WHAT IS EXPECTED: Write out, word for word, every line from the one containing "https://doi.org/10.5755/j01.ppaa.19.1.25228" through the final line of the records.

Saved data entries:
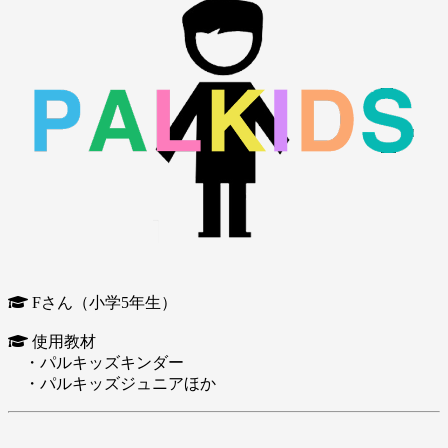
Fさん（小学5年生）
使用教材
・パルキッズキンダー
・パルキッズジュニアほか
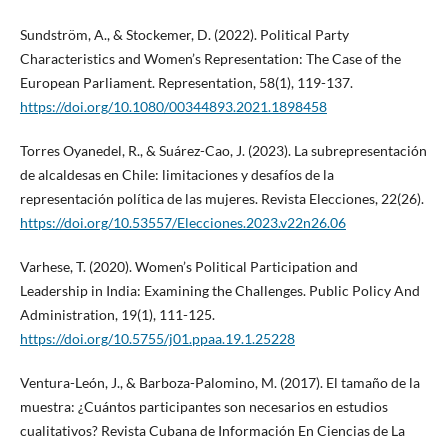
Sundström, A., & Stockemer, D. (2022). Political Party
Characteristics and Women’s Representation: The Case of the
European Parliament. Representation, 58(1), 119-137.
https://doi.org/10.1080/00344893.2021.1898458
Torres Oyanedel, R., & Suárez-Cao, J. (2023). La subrepresentación
de alcaldesas en Chile: limitaciones y desafíos de la
representación política de las mujeres. Revista Elecciones, 22(26).
https://doi.org/10.53557/Elecciones.2023.v22n26.06
Varhese, T. (2020). Women’s Political Participation and
Leadership in India: Examining the Challenges. Public Policy And
Administration, 19(1), 111-125.
https://doi.org/10.5755/j01.ppaa.19.1.25228
Ventura-León, J., & Barboza-Palomino, M. (2017). El tamaño de la
muestra: ¿Cuántos participantes son necesarios en estudios
cualitativos? Revista Cubana de Información En Ciencias de La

OUTPUT FOR THIS EXERCISE:
https://doi.org/10.5755/j01.ppaa.19.1.25228
Ventura-León, J., & Barboza-Palomino, M. (2017). El tamaño de la
muestra: ¿Cuántos participantes son necesarios en estudios
cualitativos? Revista Cubana de Información En Ciencias de La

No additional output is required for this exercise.